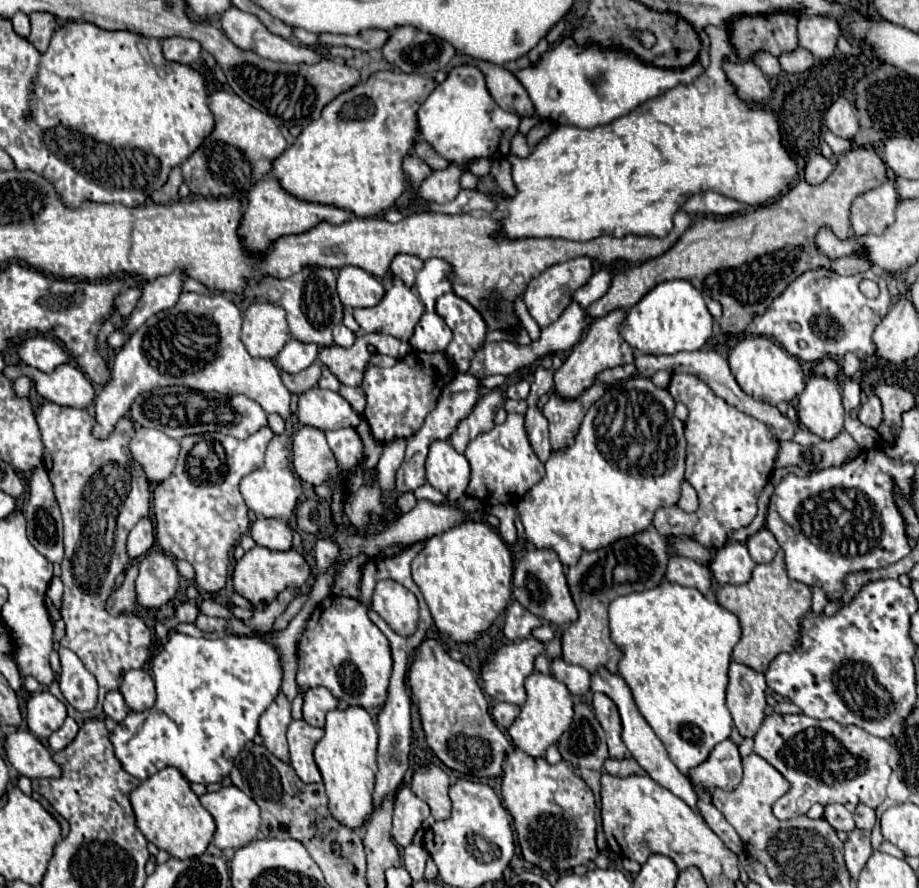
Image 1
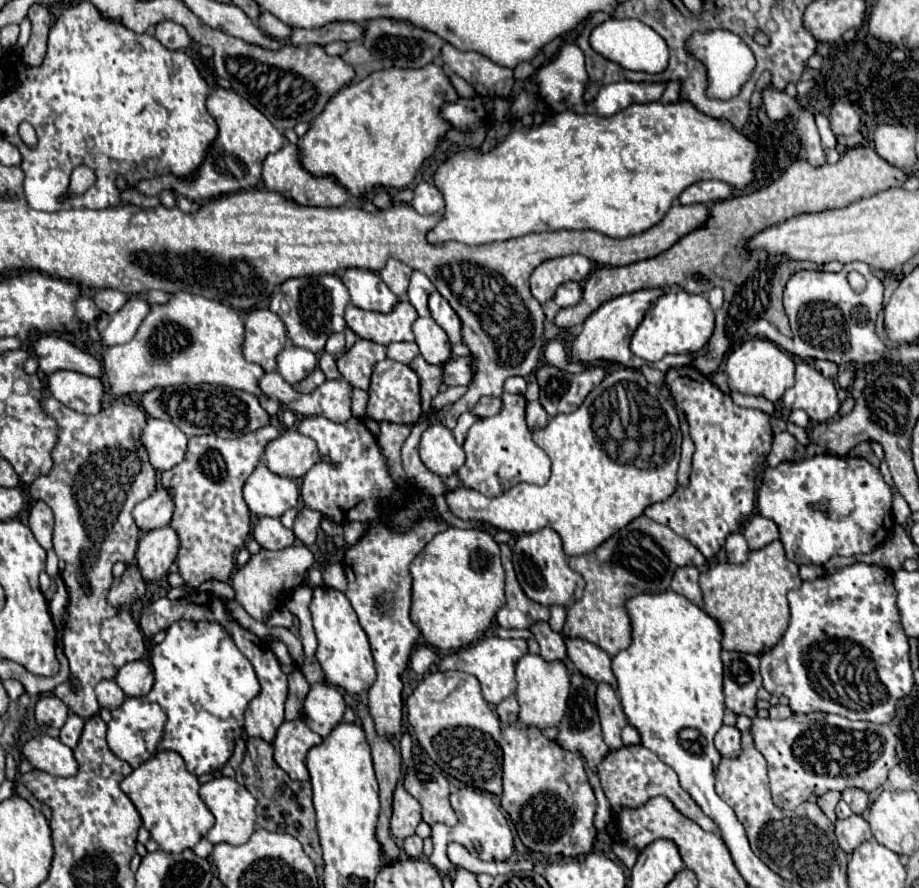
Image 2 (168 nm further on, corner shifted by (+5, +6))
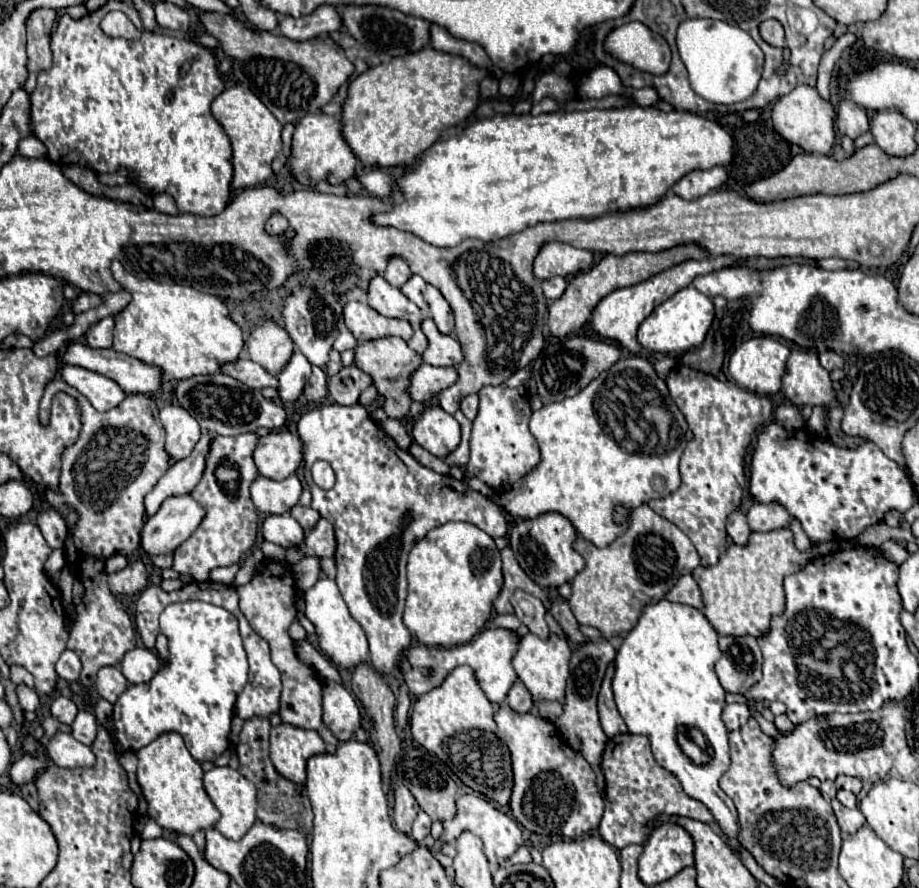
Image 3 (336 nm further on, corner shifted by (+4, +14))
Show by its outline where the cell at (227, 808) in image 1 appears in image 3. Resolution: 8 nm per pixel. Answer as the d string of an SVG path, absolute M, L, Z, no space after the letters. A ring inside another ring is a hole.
M216 766L204 774L204 788L222 814L218 824L216 824L216 830L230 840L242 838L242 834L246 834L246 830L250 830L250 826L256 822L256 790L254 790L254 784L250 780L242 778L242 774L238 770L232 770L230 766L224 766L224 768Z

☆ ☆ ☆ ☆ ☆

■ DIRECTIONS
Could you retype the records above exactly, omitting the pictures?

■ EXERCISE OUTPUT
Image 1
Image 2 (168 nm further on, corner shifted by (+5, +6))
Image 3 (336 nm further on, corner shifted by (+4, +14))
Show by its outline where the cell at (227, 808) in image 1 appears in image 3. Resolution: 8 nm per pixel. Answer as the d string of an SVG path, absolute M, L, Z, no space after the letters. A ring inside another ring is a hole.
M216 766L204 774L204 788L222 814L218 824L216 824L216 830L230 840L242 838L242 834L246 834L246 830L250 830L250 826L256 822L256 790L254 790L254 784L250 780L242 778L242 774L238 770L232 770L230 766L224 766L224 768Z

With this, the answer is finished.